Suboxone may not be right for you if you have certain medical conditions. Examples of these conditions include:

  • Lung disease. Suboxone can cause breathing problems. These problems are more likely to be severe in people with lung diseases, including chronic obstructive pulmonary disorder, asthma, and bronchitis.
  • Liver disease. People with liver disease might have an increased risk of withdrawal symptoms when taking Suboxone. And people with moderate-to severe liver disease may not be able to take Suboxone.
  • Head injury. Suboxone can increase the pressure in fluid in the spinal cord and brain. For people who have had a head or brain injury in the past, this effect can cause dangerous side effects, including loss of consciousness.

When Suboxone is dispensed, an expiration date is added to the label on the bottle. This date is typically one year from the date the medication was dispensed.

The purpose of these expiration dates is to guarantee the effectiveness of the medication during this time.

The current stance of the Food and Drug Administration (FDA) is to avoid using expired medications. However, an FDA study showed that many medications may still be good beyond the expiration date listed on the bottle.

How long the medication remains good can depend on many factors, including how and where the medication is stored. Suboxone should be stored at room temperature, at about 77°F (25°C).

If you have unused medication that has gone past its expiration date, talk to your pharmacist about whether you might still be able to use it.

The following information is provided for clinicians and other healthcare professionals.

Mechanism of action

Suboxone contains buprenorphine and naloxone. Buprenorphine is a partial agonist at the mu-opioid receptor and is an antagonist at the kappa-opioid receptor. Stimulation of the mu receptor causes analgesia, respiratory depression, euphoria, and dependence.

Due to its partial agonist effects, buprenorphine may reduce the pleasurable effects when mu-opioid receptor agonists are used.

Naloxone is a mu-opioid receptor antagonist. Naloxone is included in this formulation to prevent its use parenterally. Naloxone has poor oral bioavailability and minimal amounts are absorbed when administered sublingually or buccally.

Pharmacokinetics and metabolism

Suboxone contains buprenorphine and naloxone. Buprenorphine has better absorption when given sublingually compared to orally. The half-life is about 24 to 42 hours.

Naloxone has poor bioavailability when administered sublingually. The half-life is about 2 to 12 hours.

Contraindications

Suboxone is contraindicated in people with a known hypersensitivity to buprenorphine or naloxone.

Abuse and dependence

Suboxone is a schedule III medication that’s abused similar to other opioid medications. Long-term use of Suboxone can lead to physical and psychological dependence and drug-craving and drug-seeking behavior.
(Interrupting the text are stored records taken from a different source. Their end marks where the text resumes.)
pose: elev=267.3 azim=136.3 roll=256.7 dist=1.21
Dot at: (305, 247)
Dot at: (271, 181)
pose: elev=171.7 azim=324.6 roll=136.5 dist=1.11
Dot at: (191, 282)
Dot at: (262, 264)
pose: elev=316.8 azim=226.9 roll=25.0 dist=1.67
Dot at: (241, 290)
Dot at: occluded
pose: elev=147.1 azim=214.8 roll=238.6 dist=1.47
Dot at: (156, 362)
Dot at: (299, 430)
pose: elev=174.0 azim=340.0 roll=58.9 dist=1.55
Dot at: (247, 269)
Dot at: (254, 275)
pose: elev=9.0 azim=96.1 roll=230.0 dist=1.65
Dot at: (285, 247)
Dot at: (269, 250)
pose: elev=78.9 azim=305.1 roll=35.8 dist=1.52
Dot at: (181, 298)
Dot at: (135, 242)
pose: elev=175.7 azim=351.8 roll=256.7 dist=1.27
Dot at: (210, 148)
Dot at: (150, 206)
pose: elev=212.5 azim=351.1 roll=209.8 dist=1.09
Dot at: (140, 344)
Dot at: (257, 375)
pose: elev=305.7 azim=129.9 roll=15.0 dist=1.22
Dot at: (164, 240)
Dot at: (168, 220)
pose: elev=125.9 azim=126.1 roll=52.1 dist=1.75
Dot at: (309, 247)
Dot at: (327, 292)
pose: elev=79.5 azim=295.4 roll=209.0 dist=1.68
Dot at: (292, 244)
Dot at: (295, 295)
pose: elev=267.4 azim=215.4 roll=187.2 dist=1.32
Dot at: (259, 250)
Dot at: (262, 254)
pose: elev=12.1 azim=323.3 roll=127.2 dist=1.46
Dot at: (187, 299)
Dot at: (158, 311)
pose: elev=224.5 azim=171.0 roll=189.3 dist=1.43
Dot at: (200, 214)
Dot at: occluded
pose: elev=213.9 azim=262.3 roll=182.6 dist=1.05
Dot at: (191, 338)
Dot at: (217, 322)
In order to prevent abuse and diversion, multiple refills should not be prescribed or dispensed at the beginning of treatment.

Storage

Suboxone should be stored at room temperature, at about 77°F (25°C).

Disclaimer: Healthline has made every effort to make certain that all information is factually correct, comprehensive, and up-to-date. However, this article should not be used as a substitute for the knowledge and expertise of a licensed healthcare professional. You should always consult your doctor or other healthcare professional before taking any medication. The drug information contained herein is subject to change and is not intended to cover all possible uses, directions, precautions, warnings, drug interactions, allergic reactions, or adverse effects. The absence of warnings or other information for a given drug does not indicate that the drug or drug combination is safe, effective, or appropriate for all patients or all specific uses.